Предвкушая неделю заслуженного отдыха, ликуя от позвякивающего в кармане восхитительным золотым звоном улова, отец направился к выходу. И уже потянул дверную ручку на себя, чтобы бесследно раствориться в ночи, как его схватили. Крепкие, сильные руки, вырваться из которых он не смог. А затем, под возмущенный гвалт, свист и улюлюканье толпы, схватившие его типы вытащили отца на улицу, особо с ним не церемонясь. Отец понял, что настал его смертный час. Отец сопротивлялся отчаянно, зная, что на кон поставлена его жизнь. Он бы без раздумий насадил на нож обоих, но ножа у него уже не было. Он был готов рвать их глотки зубами, но вскоре лишился зубов, а вместе с ними и нескольких сломанных ребер. Охотники за головами хорошенько потрудились, чтобы сломать свою жертву, сделать безропотной и покорной, готовой выполнить любой их приказ. Отец сопротивлялся до последнего. Его не сломали. Бесчувственное тело приволокли в городскую управу, получив в награду увесистый кошель с золотом, плату за голову и шкуру преступника.
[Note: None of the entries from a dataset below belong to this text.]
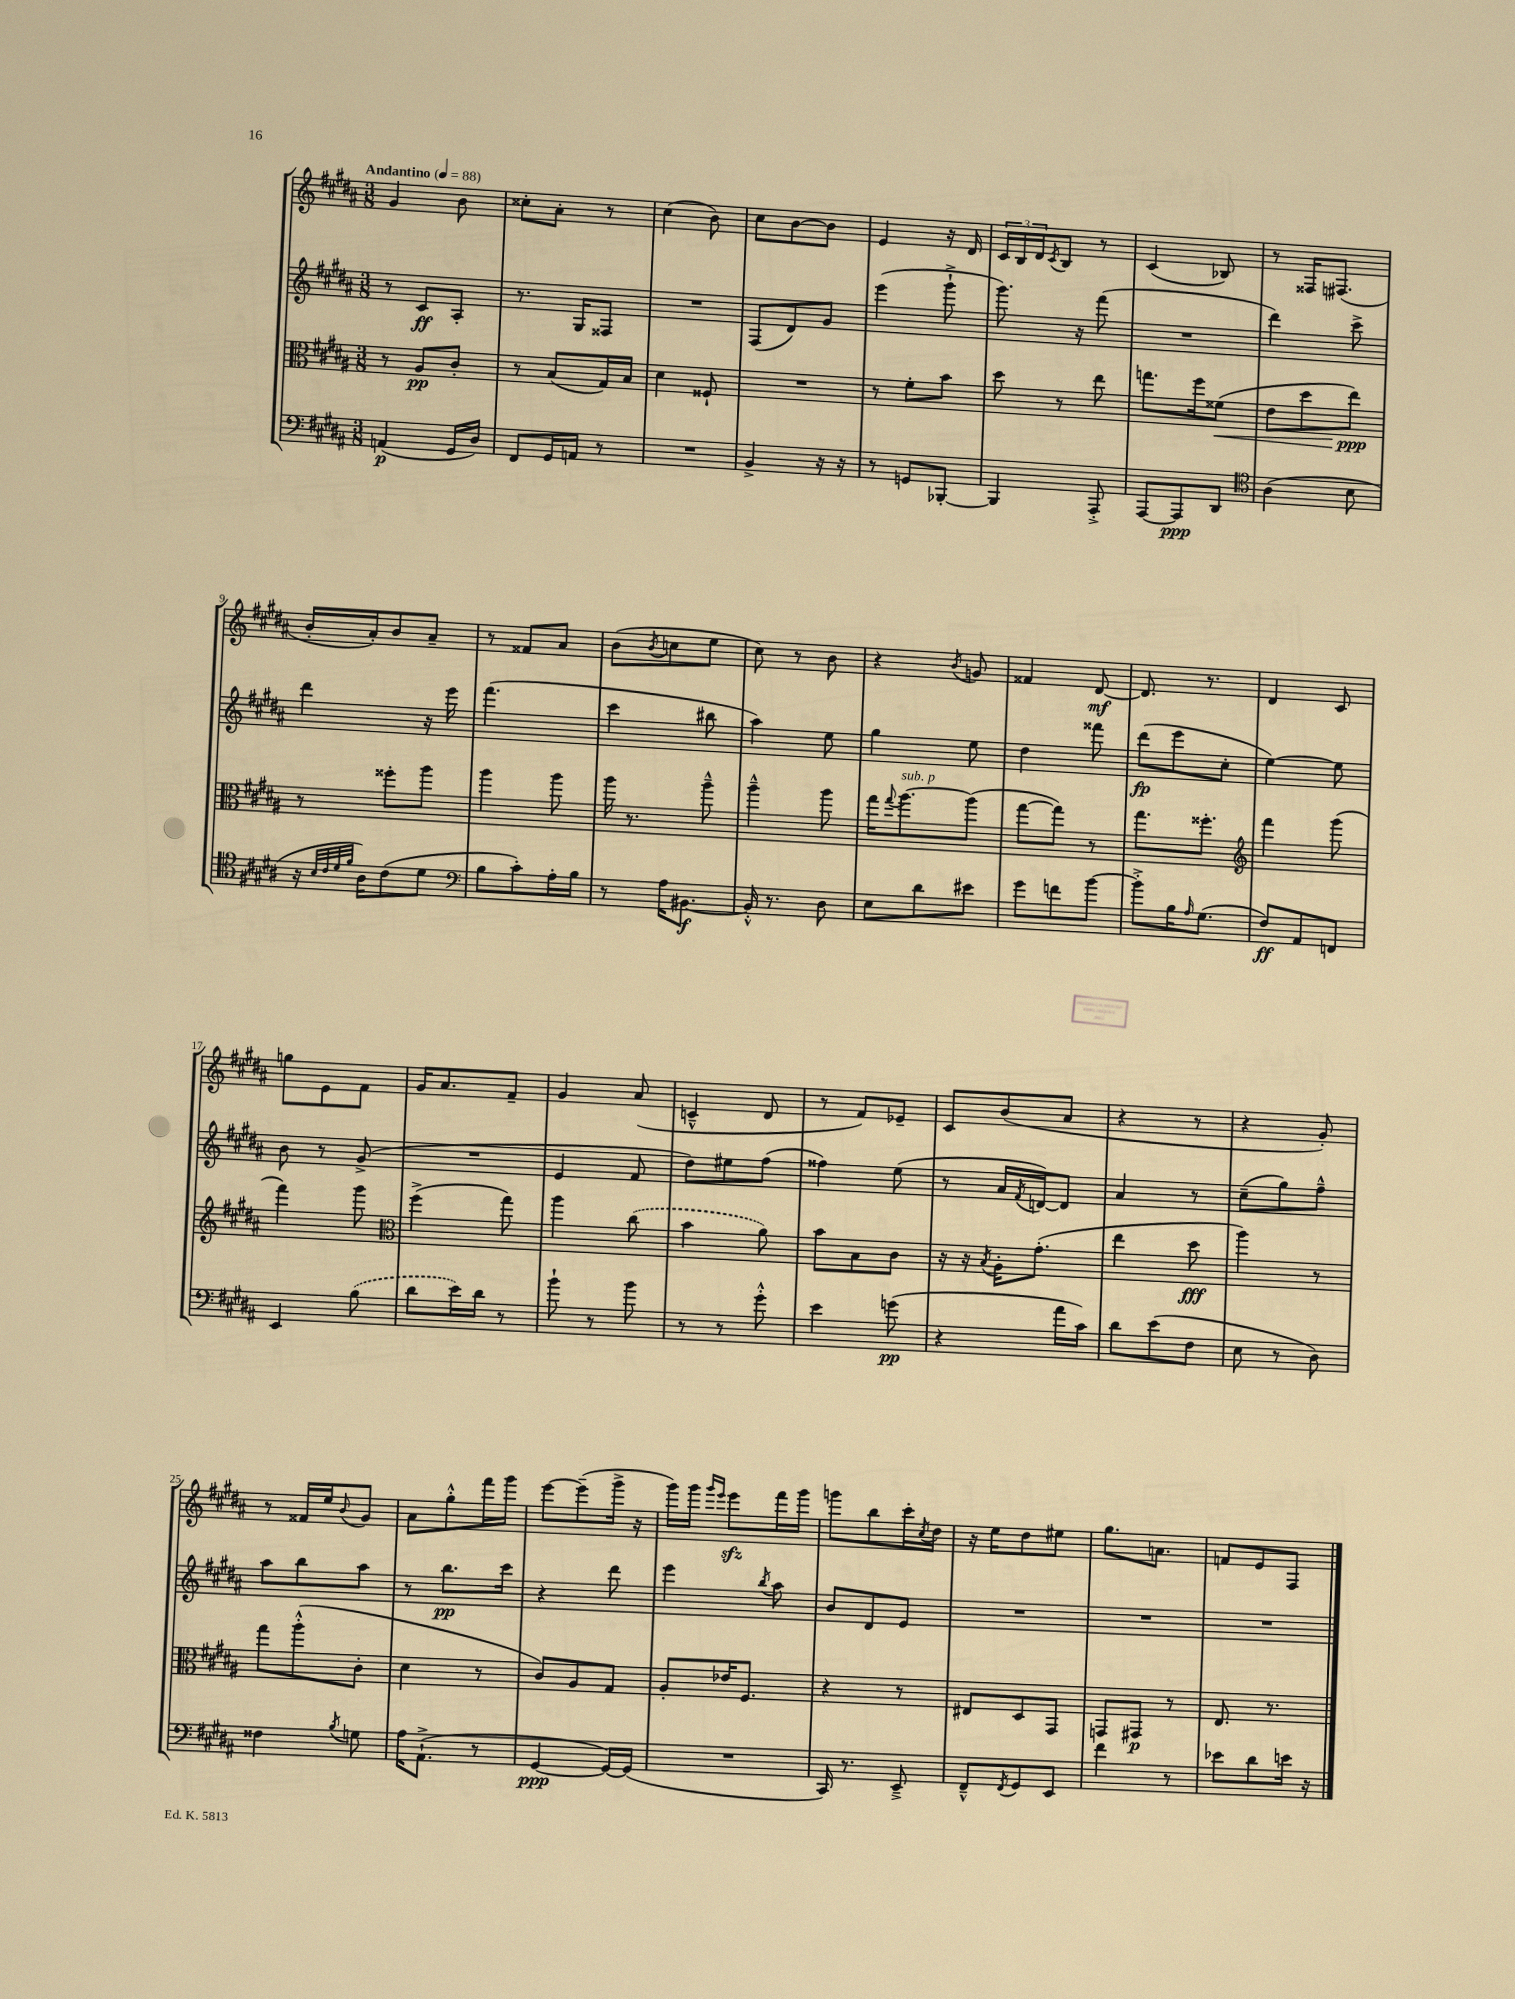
<<
\new StaffGroup <<
\new Staff = "s0" {
    \clef treble \key b \major \numericTimeSignature \time 3/8 \tempo "Andantino" 4 = 88
    gis'4 b'8 |
    cisis''8-. ais'8-. r8 |
    cis''4( b'8) |
    cis''8 b'8~ b'8 |
    e'4 r16 dis'16 |
    \tuplet 3/2 { cis'16 b16 dis'16 } \acciaccatura { cis'8 } b8 r8 |
    cis'4( bes8) |
    r8 fisis16 fis8.( |
    b'16-. ais'16-.) b'8 ais'8-- |
    r8 fisis'8 ais'8 |
    b'8( \acciaccatura { b'8 } c''8 e''8 |
    cis''8) r8 b'8 |
    r4 \acciaccatura { b'8 } g'8 |
    fisis'4 dis'8~\mf |
    dis'8. r8. |
    dis'4 cis'8 |
    g''8 e'8 fis'8 |
    gis'16 ais'8. fis'8-- |
    gis'4 ais'8( |
    c'4---^ dis'8 |
    r8 fis'8) ees'8-- |
    cis'8 b'8( ais'8 |
    r4 r8 |
    r4 gis'8-.) |
    r8 fisis'16 e''16 \appoggiatura { b'8 } gis'8 |
    ais'8 gis''8-.-^ fis'''16 gis'''16 |
    e'''8~ e'''8--( gis'''16-> r16 |
    gis'''16) gis'''16 \grace { gis'''16 e'''16 } e'''8\sfz fis'''16 gis'''16 |
    g'''8 b''8 cis'''16-. \acciaccatura { cis''8 } dis''16 |
    r16 e''16 dis''8 eis''8 |
    gis''8. a'8. |
    f'8 e'8 fis8 \bar "|." |
}
\new Staff = "s1" {
    \clef treble \key b \major \numericTimeSignature \time 3/8
    r8 cis'8\ff ais8-. |
    r8. gis16 fisis8 |
    R4. |
    fis8( dis'8) gis'8 |
    e'''4( gis'''8-!-> |
    gis'''8.) r16 fis'''8( |
    R4. |
    dis'''4) cis'''8-> |
    dis'''4 r16 e'''16 |
    fis'''4.( |
    cis'''4 bis''8 |
    ais''4) e''8 |
    gis''4 e''8 |
    dis''4 fisis'''8 |
    dis'''8\fp( e'''8 cis''8-. |
    e''4~) e''8 |
    b'8 r8 gis'8->( |
    R4. |
    e'4 fis'8 |
    dis''8) eis''8 fis''8( |
    fisis''4) e''8( |
    r8 ais'16 \acciaccatura { fis'8 } d'16~) d'8 |
    ais'4 r8 |
    cis''8--( gis''8) fis''8---^ |
    ais''8 b''8 ais''8 |
    r8 b''8.\pp cis'''16 |
    r4 dis'''8 |
    e'''4 \acciaccatura { b''8 } ais''8 |
    b'8 dis'8 e'8 |
    R4. |
    R4. |
    R4. \bar "|." |
}
\new Staff = "s2" {
    \clef alto \key b \major \numericTimeSignature \time 3/8
    r8 ais8\pp cis'8-. |
    r8 b8( gis16) b16 |
    dis'4 fisis8-! |
    R4. |
    r8 fis'8-. b'8 |
    dis''8 r8 e''8 |
    g''8. fis''16 fisis'8\<( |
    e'8 dis''8 e''8\ppp\!) |
    r8 fisis''8-. ais''8 |
    ais''4 ais''8 |
    ais''16 r8. ais''8---^ |
    ais''4---^ ais''8 |
    gis''16 \appoggiatura { gis''8 } ais''8.~^\markup { \italic "sub. p" } ais''8( |
    gis''8~ gis''8) r8 |
    gis''8. fisis''8.-. |
    \clef treble fis'''4 gis'''8( |
    fis'''4) gis'''8 |
    \clef alto fis''4->( gis''8) |
    ais''4 \once \slurDashed cis''8( |
    b'4 ais'8) |
    b'8 b8 cis'8 |
    r16 r16 \acciaccatura { b8 } ais16-. gis'8.-.( |
    e''4 dis''8\fff |
    ais''4) r8 |
    gis''8 ais''8-.-^( cis'8-. |
    dis'4 r8 |
    cis'8) ais8 gis8 |
    ais8-. ees'16 fis8. |
    r4 r8 |
    eis8 dis8 gis,8 |
    g,8 gis,8\p r8 |
    e8. r8. \bar "|." |
}
\new Staff = "s3" {
    \clef bass \key b \major \numericTimeSignature \time 3/8
    a,4\p( gis,16 dis16) |
    fis,8 gis,16 a,16 r8 |
    R4. |
    b,4-> r16 r16 |
    r8 g,8 bes,,8~-. |
    bes,,4 ais,,8-.-> |
    ais,,8~ ais,,8\ppp dis,8 |
    \clef tenor ais4( b8 |
    r16 \grace { b32 cis'32 dis'32 fis'32 } ais16) cis'8( dis'8 |
    \clef bass b8 cis'8-.) ais16-. b16 |
    r8 ais16 bis,8.~\f |
    bis,16-.-^ r8. dis8 |
    e8 dis'8 eis'8 |
    gis'8 f'8 b'8~ |
    b'8-.-> b16 \grace { ais16 } gis8.( |
    fis8\ff) ais,8 f,8 |
    e,4 \once \slurDashed b8( |
    dis'8 e'16) dis'16 r8 |
    b'8-! r8 b'8 |
    r8 r8 gis'8-.-^ |
    e'4 g'8\pp( |
    r4 ais'16 cis'16) |
    dis'8 e'8( fis8 |
    e8 r8 dis8) |
    fisis4 \acciaccatura { b8 } g8 |
    ais16 ais,8.-!->( r8 |
    gis,4~\ppp gis,16~) gis,16( |
    R4. |
    cis,16) r8. e,8---> |
    fis,8---^ \acciaccatura { fis,8 } gis,8 e,8 |
    fis'4 r8 |
    ees'8 dis'8 e'16 r16 \bar "|." |
}
>>
>>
На следующий день отца Умбарка казнили. С него, в соответствии с законом содрали шкуру, а голову водрузили на частокол у городских ворот. Белоснежная шкура отмытая от крови, стала собственностью городских властей, и ее надлежало обменять на очередном торжище с людьми на кошель золота, точно такой же, что был уплачен охотникам за головами. Шкурой отец оплатил собственную смерть, а за его позор сполна отплатила мать.
Она слишком сильно любила мужа, чтобы смириться с его смертью. Она не собиралась сидеть сложа руки, оплакивая его. На следующий день последовавший за казнью мужа, она вышла из спальни с сухими, красными от выплаканных слез глазами, с холодной решимостью во взоре. Одного взгляда брошенного на мать было достаточно, чтобы понять, она что-то задумала. Нехорошие предчувствия сдавили сердце Умбарка. И они только усилились после того, как мать показала ему тайник, в котором отец хранил фамильные сбережения, благодаря которым и процветала семья. Умбарк хотел предостеречь мать от необдуманных поступков, но осекся на полуслове, прочтя холодную решимость в ее глазах. Мать была сильной женщиной, и отговаривать ее от задуманного было бесполезно, это Умбарк уяснил с детства. Поэтому матери он так ничего и не сказал, заранее смирившись с последствиями принятого ей решения.
Спустя неделю мать пропала. Вечером на ушла из дома, как это делала не раз в последнее время, чтобы больше никогда не вернуться обратно. Ушла ничего не сказав, поцеловав на прощание в лоб выскочившего проводить ее сына. И что-то такое было в ее взгляде, что заставило болезненно сжаться сердце Умбарка. А затем она ушла. Предчувствуя неотвратимую беду нависшую над их домом, Умбарк всю ночь не сомкнул глаз. Тревожные думы одолевали его, а глаза сами собой наполнялись слезами, которые он гнал прочь, как не подобающие мужчине. В конце концов он не выдержал и разрыдался, горько, навзрыд, как не плакал никогда в жизни. Слезы притупили угнездившуюся в сердце боль, и он, измотанный ночным бдением, заснул.